Passage:
┌──

Riario and Leo are in a prison – the same cell we saw
from the pilot – being all angsty and thoughtful. Riario recaps his past for
us, brought up in a monastery and recruited by the pope to do terrible things –
things that make him all sad and tortured.
Ima drops in to say she’s totally not loving it but they’re
going to sacrifice Leo and Riario because then the gods will be happy and give
them the Leafy Book (and maybe Leo’s mother) since there’s still puzzles left
in the Indiana Jones Vault. But hey, she has some new bling for him while he
gets sacrificed. Leo asks that Zoroaster and Nico be spared – but they weren’t
up for sacrifice anyway; they get to spend their days serving (skinning
carcasses) and Leo gives them a cryptic message which Zoroaster interprets from their…
colourful history as meaning to leave – without Leo.
Zoroaster begins his plan – and Nico gives him away. Zoroaster is shocked – what has Riario done to Nico. Then Nico kills the guard who grabbed Zoroaster (clearly not focusing on Nico) – Riario taught young Nico to survive. The rest of the coded message involves the big vats of, apparently fat, tat the camera focused on earlier. By setting them on fire, Zoroaster intends to create a diversion.
Leo and Riario are taken out to be sacrificed, a ritual
happens in the background while Riario and Leo talk about fatalism and hearing
Leo’s mother and things that are really really irrelevant when you’re about to
be killed. As Riario is about to be sacrificed, Leo stabs his guard with his
nifty knew bling and then grabs a sword from Ima (one of theirs) and holds it
to the high priest’s throat. Leo makes a big speech (translated by Ima) about
how they’ve survived the Vault and need to return or their gods will be
vengeful (why they should believe Leo’s take on what will piss off their gods
rather than Ima and the High Priest is a mystery).
Then the fat explodes. Leo and Riario runs, Leo grabbing
his key/Lucrezia’s ring back off Ima. They meet up with Nico and Zoroaster and
their plan is to flee up the mountain back into the Vault, of course.
They run through the Vault, chased by Ima and the guards.
Leo locks the door behind them, crushing one of the Incan guards in the
doorway. Leo leaves Zoroaster and Nico with plans to make parachutes (yes yes
he does) and goes to find his mother. Leo geniuses open the Vault while Ima
cries that the book belongs to her people who will die without its help.
Inside is a little golden bust which speaks with his
mother’s recorded voice.
….
…
.

└──

Dataset records:
┌──

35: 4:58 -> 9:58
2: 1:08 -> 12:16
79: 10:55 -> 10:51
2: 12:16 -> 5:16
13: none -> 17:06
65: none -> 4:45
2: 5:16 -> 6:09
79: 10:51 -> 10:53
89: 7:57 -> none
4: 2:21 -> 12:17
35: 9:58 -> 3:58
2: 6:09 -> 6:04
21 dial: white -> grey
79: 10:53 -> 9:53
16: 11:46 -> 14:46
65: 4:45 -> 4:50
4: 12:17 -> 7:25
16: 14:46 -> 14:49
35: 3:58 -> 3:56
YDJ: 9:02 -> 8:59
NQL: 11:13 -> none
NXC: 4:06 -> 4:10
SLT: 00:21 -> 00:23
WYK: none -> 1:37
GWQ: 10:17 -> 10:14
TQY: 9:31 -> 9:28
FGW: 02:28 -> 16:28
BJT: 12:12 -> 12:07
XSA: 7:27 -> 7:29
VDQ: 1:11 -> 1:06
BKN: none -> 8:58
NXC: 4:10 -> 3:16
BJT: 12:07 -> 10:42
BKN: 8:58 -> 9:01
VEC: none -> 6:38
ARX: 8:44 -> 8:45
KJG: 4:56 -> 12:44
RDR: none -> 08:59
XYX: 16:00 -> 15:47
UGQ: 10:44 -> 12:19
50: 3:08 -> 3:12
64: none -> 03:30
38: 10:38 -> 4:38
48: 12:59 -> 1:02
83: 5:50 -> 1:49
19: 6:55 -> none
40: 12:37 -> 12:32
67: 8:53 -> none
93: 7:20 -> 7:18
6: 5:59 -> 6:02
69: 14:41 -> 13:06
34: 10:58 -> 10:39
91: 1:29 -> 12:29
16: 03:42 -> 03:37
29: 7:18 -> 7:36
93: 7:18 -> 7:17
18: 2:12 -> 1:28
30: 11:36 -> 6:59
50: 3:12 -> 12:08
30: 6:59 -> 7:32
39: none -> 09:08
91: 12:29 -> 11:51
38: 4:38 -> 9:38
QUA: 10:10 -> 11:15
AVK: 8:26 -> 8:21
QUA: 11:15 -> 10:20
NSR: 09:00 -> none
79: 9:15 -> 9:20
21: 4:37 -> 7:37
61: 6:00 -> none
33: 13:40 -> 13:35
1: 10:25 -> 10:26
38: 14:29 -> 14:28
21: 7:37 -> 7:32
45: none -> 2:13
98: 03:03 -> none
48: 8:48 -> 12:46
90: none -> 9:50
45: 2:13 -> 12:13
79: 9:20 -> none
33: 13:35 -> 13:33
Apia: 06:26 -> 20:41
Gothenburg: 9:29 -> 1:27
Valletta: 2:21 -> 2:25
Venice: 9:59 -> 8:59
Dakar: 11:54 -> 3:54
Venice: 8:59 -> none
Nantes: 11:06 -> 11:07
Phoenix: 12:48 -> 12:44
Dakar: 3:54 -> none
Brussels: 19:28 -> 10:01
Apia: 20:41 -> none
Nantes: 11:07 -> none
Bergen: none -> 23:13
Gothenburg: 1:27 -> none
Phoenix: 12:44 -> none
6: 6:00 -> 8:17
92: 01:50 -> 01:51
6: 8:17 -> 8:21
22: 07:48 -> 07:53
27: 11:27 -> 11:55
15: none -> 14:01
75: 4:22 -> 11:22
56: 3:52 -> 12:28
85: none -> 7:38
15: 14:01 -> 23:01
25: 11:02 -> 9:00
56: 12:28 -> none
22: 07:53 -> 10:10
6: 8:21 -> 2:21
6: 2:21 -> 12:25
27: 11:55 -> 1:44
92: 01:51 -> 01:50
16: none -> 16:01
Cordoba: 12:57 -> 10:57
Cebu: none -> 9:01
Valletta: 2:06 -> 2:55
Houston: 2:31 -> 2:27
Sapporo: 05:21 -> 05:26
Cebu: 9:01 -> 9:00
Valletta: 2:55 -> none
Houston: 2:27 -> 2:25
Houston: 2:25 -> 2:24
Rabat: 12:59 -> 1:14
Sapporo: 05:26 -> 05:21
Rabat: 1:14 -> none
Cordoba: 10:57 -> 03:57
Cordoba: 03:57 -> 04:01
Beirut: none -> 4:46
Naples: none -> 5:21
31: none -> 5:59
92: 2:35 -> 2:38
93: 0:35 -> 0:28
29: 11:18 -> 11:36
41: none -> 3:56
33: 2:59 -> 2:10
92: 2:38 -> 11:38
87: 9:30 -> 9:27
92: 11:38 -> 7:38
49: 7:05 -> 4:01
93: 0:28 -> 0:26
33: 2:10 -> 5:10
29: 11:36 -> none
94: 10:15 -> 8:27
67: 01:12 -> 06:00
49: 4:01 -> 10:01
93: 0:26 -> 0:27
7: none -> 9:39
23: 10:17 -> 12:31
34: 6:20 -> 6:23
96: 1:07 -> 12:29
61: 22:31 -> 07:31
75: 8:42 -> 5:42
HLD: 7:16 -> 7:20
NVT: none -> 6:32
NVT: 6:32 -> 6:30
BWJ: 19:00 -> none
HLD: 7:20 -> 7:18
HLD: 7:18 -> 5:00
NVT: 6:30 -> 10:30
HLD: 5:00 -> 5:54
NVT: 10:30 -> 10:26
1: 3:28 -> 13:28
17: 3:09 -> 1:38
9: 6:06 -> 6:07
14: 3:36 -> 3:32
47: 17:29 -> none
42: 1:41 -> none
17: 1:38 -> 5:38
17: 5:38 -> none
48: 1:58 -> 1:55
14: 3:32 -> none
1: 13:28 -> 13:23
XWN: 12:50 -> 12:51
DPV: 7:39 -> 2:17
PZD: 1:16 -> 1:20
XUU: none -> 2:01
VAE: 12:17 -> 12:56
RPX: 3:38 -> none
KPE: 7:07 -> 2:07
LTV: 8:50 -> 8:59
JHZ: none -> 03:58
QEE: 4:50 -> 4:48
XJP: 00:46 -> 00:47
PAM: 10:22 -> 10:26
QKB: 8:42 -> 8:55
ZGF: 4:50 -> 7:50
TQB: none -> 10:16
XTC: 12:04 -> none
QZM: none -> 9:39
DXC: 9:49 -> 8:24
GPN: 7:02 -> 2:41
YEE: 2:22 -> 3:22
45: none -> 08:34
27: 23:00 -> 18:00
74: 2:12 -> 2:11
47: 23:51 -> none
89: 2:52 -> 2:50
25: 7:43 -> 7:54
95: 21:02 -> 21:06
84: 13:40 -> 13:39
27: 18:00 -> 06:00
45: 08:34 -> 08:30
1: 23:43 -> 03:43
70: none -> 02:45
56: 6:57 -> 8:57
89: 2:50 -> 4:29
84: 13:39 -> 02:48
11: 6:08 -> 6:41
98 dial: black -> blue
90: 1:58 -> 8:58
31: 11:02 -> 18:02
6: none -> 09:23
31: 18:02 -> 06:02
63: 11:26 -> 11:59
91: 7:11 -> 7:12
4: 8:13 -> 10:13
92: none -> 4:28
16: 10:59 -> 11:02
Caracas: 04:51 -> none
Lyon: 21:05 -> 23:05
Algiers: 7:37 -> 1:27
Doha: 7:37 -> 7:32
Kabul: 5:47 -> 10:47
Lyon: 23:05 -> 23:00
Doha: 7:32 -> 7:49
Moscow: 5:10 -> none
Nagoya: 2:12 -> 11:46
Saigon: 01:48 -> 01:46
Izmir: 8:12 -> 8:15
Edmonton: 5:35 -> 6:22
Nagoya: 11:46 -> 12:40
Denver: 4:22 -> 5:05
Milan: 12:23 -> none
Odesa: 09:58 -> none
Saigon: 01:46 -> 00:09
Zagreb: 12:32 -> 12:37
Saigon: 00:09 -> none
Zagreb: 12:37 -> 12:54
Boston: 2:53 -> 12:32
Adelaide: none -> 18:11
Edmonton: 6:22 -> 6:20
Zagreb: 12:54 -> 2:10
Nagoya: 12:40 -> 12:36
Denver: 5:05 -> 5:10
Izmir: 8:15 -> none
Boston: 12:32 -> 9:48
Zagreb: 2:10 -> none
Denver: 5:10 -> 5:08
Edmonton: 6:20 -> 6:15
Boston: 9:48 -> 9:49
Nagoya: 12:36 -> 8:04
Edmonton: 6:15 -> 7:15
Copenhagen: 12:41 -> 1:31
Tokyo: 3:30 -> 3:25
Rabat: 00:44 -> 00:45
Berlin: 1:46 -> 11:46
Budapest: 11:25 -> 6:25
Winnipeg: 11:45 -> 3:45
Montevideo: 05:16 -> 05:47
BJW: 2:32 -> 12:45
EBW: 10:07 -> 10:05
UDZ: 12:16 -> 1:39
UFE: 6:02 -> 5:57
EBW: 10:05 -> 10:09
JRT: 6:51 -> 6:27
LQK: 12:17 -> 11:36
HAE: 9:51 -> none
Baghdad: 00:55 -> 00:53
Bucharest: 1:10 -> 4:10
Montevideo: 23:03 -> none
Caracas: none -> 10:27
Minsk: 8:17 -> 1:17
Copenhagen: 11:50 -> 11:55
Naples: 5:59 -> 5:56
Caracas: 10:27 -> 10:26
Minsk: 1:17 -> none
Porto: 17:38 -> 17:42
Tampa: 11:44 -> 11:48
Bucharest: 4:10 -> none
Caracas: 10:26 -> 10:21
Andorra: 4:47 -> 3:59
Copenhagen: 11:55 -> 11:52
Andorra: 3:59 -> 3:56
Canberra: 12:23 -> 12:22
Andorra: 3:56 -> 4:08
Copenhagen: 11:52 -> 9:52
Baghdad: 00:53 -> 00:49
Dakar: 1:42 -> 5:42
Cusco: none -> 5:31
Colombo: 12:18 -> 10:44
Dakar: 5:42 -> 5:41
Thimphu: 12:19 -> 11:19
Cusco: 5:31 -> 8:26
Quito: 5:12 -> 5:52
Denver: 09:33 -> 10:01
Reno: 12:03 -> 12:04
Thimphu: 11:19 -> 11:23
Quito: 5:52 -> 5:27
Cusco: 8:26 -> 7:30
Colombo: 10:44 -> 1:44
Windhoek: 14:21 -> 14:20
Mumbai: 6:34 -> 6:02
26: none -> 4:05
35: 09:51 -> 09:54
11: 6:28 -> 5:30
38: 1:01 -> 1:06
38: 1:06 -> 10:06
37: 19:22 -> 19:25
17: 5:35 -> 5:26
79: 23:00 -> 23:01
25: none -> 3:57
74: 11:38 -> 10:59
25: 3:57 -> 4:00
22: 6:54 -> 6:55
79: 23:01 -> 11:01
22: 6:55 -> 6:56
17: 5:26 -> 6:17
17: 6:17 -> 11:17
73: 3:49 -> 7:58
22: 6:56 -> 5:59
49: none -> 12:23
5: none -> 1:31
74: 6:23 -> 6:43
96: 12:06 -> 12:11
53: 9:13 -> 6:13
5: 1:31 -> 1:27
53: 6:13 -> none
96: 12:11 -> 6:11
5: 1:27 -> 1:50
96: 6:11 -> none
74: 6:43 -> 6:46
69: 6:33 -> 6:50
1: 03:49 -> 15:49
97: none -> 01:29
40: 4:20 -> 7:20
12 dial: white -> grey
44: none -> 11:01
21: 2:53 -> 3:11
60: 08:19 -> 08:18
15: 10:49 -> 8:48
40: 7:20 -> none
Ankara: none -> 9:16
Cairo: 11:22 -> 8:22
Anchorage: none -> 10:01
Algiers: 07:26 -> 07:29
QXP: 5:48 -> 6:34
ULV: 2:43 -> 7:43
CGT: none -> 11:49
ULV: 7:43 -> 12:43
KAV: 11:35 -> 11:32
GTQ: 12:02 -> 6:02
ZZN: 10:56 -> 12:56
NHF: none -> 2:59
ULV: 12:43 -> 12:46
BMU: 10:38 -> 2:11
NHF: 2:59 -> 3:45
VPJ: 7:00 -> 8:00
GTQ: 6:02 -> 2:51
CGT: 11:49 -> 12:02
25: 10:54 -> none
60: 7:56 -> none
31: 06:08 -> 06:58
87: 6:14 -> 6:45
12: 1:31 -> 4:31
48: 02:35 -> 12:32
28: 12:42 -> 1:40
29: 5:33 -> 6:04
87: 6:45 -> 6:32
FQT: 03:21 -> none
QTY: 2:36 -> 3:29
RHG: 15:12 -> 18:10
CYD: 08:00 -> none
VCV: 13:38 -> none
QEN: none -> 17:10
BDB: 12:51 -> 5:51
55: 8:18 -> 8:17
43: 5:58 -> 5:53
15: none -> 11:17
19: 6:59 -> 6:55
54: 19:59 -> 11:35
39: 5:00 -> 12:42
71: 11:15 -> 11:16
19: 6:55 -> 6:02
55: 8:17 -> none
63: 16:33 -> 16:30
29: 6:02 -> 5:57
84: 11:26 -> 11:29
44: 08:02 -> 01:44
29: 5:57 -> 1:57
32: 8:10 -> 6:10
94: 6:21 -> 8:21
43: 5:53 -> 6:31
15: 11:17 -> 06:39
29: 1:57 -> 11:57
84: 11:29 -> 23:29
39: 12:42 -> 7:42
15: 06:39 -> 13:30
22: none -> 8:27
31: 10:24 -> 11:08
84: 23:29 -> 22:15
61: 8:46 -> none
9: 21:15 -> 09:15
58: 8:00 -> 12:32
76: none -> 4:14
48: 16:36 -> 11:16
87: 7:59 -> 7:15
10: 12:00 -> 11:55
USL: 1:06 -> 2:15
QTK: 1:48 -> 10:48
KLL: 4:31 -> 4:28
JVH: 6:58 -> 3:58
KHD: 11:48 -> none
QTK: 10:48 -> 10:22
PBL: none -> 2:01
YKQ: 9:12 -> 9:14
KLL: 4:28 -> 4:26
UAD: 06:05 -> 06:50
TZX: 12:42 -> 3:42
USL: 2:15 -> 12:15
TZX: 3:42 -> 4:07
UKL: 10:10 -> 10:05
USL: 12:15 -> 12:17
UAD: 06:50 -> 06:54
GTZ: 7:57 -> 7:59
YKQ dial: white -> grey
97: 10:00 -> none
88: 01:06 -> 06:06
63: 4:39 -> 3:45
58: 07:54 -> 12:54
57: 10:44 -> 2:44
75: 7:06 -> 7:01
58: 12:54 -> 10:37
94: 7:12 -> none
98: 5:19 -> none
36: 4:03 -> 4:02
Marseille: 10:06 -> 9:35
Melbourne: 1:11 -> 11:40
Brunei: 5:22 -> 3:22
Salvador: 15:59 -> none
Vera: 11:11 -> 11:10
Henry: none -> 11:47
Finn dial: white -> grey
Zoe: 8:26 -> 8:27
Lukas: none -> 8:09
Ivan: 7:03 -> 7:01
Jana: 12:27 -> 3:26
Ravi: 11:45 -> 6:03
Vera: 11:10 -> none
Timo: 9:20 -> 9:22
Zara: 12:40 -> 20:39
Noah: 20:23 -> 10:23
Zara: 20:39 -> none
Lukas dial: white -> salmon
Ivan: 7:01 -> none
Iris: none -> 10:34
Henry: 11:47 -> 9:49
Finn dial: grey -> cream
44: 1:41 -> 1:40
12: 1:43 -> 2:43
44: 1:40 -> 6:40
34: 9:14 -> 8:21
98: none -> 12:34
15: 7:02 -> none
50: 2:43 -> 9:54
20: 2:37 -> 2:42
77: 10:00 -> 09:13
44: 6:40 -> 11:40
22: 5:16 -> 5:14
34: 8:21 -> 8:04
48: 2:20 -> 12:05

└──

Problems to solve:
1/ Name every character who, according to the episode recap, flees up the mountain and back into the Vault while Ima and the guards give chase.
2/ Write the next part of the episode recap, picking up after the golden bust speaks in Leo's mother's recorded voice.

Results:
1/ Leo, Riario, Nico, Zoroaster

2/
Ok, let’s just run with this, little gold robots with
speakers, why not? Leo takes it out – wow that looks really cheap. You can
virtually see the plastic. Riario is very upset by the lack of a Leafy Book,
Leo is very upset by the lack of his mother (Leo, if your mother had been
locked in a vault for several years, you wouldn’t want to see her).
The plastic toy-pretending-to-be-metal explains she had
to move the book and the only way Leo can find the book is if he stops looking
for her. Anything further is interrupted by an uncannily aimed arrow that breaks
it. They run to the convenient huge drop off and Ima begs Leo not to take the
book from her people – he tells her there was no book and they jump off the
mountain.
They land in the rain forest and Riario breaks his leg –
a compound fracture. Leo and Zoroaster don’t decide to leave him to his fate
despite Zoroaster’s very sensible suggestion
Leo’s plan is to return to Florence and fix the plastic
toy and hear the rest of his mother’s message. And Riario shares another example
of why Evil Pope is Evil and made him do Evil things – making Riario kill his
own mother (a Jewish prostitute). He was seeking the Leafy Book for some kind
of absolution and now he’s going back empty handed. Leo tries to cheer him up –
they have an ugly brazen head!
In Rome, the evil Pope meets with Alfonzo (son of Ferrante,
King of Naples) who reports that the war against Tuscany is going well – but that
Lorenzo is in Naples and who knows what he and his dad will plot. The Pope
considers a direct strike against Florence
Prince Bayezid arrives from Constantinople, following Lucrezia’s slightly bemusing plan; because he thinks the Pope invited him and the Evil Fake Pope has no idea what he’s talking about, thinks they’re enemies with no peace and, also, that if Bayezid has the Sword of Osman it’s because he’s a thief. Everyone draws swords and Bayezid warns them if he doesn’t send word to his people they will tell the Sultan; but the Pope rightfully guesses Bayezid is there without his father, Mehmed’s knowledge, since Mehmed would never expect peace.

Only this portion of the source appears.